Trecho apresentado:
***

Entrevista com Walter Schilke

Posted in Entrevista with tags , , , , on agosto 19, 2011 by canibuk

Em 1992, quando resolvi filmar meu primeiro longa-metragem, “Lixo Cerebral vindo de outro Espaço”, eu não fazia a mínima idéia de como fazer um filme, era novo demais, só tinha energia de sobra prá tentar fazer. Walter Schilke era um senhor que residia na minha cidade que tinha trabalhado em vários filmes profissionais do cinema brasileiro e fui, com minha pequena equipe de amadores sem noção, perguntar algumas coisinhas. Schilke virou uma espécie de “consultor técnico” prá gente, o que evitou algumas burradas que íamos fazer.

Tempo depois o ator E.B. Toniolli (que trabalhava num jornal) entrevistou o Walter Schilke para o fanzine “Brazilian Trash Cinema” (que Coffin Souza e eu editávamos).

Schilke faleceu em 2009 (mesmo ano que, alguns meses depois, meu pai faleceu, desfalcando a Canibal Filmes de dois ajudantes importantes).

eu com Walter Schilke e nossa amiga Iara em 2008.

Segue a entrevista que o Toniolli realizou com o Schilke lá por 1995:

E.B. Toniolli: Como foi seu ingresso no cinema?

Walter Schilke: Foi por acaso. Passeava por Copacabana (Rio de Janeiro) quando alguém me abordou, perguntando se gostaria de participar de um filme. Recém chegado do interior, jovem, inexperiente, fiquei desconfiado. Depois vi que era em meu tipo físico que estava interessado, pois o filme era alemão. Comecei fazendo uma ponta em “Os Carrascos Estão Entre Nós” (1968) de Adolpho Chadler.

Toniolli: Como era trabalhar, fazer cinema, naquela época?

Schilke: Bom. Muito bom. O cinema resurgindo para uma nova fase. Havia passado o momento da Atlântida com suas chanchadas, que não restou dúvidas, foi uma época romântica e ingênua do cinema nacional. O cinema modernizava-se, acompanhando a revolução social dos anos de 1960, quando valores eram revistos. Depois dos Beatles nada ficaria igual. Época dos cabeludos, dos hippies, do novo. E o cinema acompanhava tudo isto tornando-se mais intelectualizado, nãosendo apenas um veículo de divertimento como também de informação e cultura. Sirgiam os grandes cineastas brasileiros. Era uma verdadeira febre de realizações que parecia não ter fim, isso até o final da década de 1970.

***

Registros apresentados:
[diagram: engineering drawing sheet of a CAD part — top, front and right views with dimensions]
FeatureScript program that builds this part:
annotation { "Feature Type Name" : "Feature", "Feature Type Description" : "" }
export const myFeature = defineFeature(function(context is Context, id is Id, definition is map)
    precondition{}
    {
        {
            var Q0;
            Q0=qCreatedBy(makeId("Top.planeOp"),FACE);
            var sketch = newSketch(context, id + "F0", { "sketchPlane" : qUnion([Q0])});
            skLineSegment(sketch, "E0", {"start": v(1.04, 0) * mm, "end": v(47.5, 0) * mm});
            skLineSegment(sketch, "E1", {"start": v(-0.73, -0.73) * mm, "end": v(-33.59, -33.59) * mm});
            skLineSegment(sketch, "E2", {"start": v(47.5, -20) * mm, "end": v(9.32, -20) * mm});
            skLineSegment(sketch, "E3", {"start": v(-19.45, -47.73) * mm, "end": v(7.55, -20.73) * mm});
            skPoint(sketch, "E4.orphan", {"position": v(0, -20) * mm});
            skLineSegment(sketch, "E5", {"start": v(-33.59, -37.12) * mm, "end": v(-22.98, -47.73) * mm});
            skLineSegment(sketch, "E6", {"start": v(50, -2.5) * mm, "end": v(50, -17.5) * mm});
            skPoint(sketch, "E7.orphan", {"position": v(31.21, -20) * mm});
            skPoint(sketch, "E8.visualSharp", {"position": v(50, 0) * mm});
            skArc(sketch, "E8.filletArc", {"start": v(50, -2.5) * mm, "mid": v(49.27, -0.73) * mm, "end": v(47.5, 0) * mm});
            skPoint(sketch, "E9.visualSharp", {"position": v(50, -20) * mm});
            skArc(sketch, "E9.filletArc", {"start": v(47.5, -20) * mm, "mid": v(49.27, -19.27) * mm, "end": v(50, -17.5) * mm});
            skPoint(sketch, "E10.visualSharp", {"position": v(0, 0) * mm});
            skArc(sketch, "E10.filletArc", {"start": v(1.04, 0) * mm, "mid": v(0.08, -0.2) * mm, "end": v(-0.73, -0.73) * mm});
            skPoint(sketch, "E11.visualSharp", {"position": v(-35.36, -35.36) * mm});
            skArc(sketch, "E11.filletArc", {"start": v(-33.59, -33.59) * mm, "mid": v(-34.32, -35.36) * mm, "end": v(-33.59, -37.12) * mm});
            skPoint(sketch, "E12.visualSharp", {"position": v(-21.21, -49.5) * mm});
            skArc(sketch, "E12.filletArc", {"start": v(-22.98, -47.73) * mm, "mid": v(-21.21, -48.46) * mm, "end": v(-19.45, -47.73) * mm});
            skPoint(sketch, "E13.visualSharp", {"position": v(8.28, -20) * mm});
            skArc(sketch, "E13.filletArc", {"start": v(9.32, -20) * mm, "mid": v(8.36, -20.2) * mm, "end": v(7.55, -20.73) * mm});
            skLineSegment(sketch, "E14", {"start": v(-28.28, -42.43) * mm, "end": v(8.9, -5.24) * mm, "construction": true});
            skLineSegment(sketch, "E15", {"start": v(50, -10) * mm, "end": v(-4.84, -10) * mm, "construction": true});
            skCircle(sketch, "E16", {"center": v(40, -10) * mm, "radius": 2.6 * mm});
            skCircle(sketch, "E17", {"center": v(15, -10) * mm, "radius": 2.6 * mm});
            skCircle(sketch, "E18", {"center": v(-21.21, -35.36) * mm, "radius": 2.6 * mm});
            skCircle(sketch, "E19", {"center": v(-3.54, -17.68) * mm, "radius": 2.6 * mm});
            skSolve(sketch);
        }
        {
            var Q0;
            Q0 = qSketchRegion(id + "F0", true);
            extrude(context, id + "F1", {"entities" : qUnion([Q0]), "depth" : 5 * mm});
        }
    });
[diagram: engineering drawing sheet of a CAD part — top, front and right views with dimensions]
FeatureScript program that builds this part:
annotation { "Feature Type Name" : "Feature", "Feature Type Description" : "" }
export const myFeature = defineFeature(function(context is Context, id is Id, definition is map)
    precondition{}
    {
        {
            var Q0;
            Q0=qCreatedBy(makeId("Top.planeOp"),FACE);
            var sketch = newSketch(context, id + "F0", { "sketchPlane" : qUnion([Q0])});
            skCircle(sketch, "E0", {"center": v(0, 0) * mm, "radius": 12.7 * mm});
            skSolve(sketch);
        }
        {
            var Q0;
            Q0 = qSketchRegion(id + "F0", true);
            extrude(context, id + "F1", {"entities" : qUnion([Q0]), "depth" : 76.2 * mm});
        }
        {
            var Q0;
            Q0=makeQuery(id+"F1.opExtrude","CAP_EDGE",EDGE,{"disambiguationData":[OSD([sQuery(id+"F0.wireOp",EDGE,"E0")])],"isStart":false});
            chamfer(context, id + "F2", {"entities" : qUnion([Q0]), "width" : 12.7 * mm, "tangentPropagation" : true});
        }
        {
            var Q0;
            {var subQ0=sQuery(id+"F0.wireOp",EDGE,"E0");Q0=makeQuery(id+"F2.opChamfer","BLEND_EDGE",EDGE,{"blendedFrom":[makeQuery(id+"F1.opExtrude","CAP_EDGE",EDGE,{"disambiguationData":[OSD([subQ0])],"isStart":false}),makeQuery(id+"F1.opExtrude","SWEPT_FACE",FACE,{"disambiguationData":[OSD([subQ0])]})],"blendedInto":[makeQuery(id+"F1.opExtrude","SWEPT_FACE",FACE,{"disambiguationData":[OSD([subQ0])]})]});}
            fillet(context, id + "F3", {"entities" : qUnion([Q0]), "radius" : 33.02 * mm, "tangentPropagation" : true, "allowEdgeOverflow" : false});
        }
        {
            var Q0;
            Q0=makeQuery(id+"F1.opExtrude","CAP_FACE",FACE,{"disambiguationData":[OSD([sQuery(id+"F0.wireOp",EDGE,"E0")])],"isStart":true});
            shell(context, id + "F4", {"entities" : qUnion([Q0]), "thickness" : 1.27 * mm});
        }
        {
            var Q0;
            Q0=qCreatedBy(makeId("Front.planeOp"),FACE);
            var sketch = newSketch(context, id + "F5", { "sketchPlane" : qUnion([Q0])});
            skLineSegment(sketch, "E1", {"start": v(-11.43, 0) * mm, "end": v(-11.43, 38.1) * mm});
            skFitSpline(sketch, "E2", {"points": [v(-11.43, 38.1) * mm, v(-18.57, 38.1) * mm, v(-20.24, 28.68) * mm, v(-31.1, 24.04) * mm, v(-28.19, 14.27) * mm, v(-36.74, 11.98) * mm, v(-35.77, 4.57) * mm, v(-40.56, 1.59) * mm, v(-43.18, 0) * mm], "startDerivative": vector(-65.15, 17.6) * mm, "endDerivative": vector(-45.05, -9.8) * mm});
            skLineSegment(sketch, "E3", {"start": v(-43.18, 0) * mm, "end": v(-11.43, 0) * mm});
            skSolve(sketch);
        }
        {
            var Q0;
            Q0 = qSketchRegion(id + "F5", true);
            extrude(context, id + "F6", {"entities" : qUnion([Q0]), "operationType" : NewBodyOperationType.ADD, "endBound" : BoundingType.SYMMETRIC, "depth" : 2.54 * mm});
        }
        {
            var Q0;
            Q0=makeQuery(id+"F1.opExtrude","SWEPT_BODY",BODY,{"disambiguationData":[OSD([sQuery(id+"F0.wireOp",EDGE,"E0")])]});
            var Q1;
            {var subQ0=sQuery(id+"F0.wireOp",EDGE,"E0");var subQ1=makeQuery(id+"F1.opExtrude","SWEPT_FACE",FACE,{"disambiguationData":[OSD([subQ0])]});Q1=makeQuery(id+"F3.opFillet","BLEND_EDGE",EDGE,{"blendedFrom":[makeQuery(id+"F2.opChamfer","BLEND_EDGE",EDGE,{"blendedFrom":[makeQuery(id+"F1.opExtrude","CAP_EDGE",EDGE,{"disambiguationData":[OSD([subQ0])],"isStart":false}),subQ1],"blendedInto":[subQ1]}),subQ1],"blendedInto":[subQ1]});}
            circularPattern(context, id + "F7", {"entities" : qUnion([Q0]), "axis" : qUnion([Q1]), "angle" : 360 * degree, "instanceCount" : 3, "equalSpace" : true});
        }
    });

***

Enunciado: Liste todos os títulos de obras, sejam filmes ou publicações, citados no trecho sobre Walter Schilke. Baseie-se somente no trecho.

Resposta:
- “Lixo Cerebral vindo de outro Espaço” (filme)
- “Brazilian Trash Cinema” (fanzine)
- “Os Carrascos Estão Entre Nós” (filme)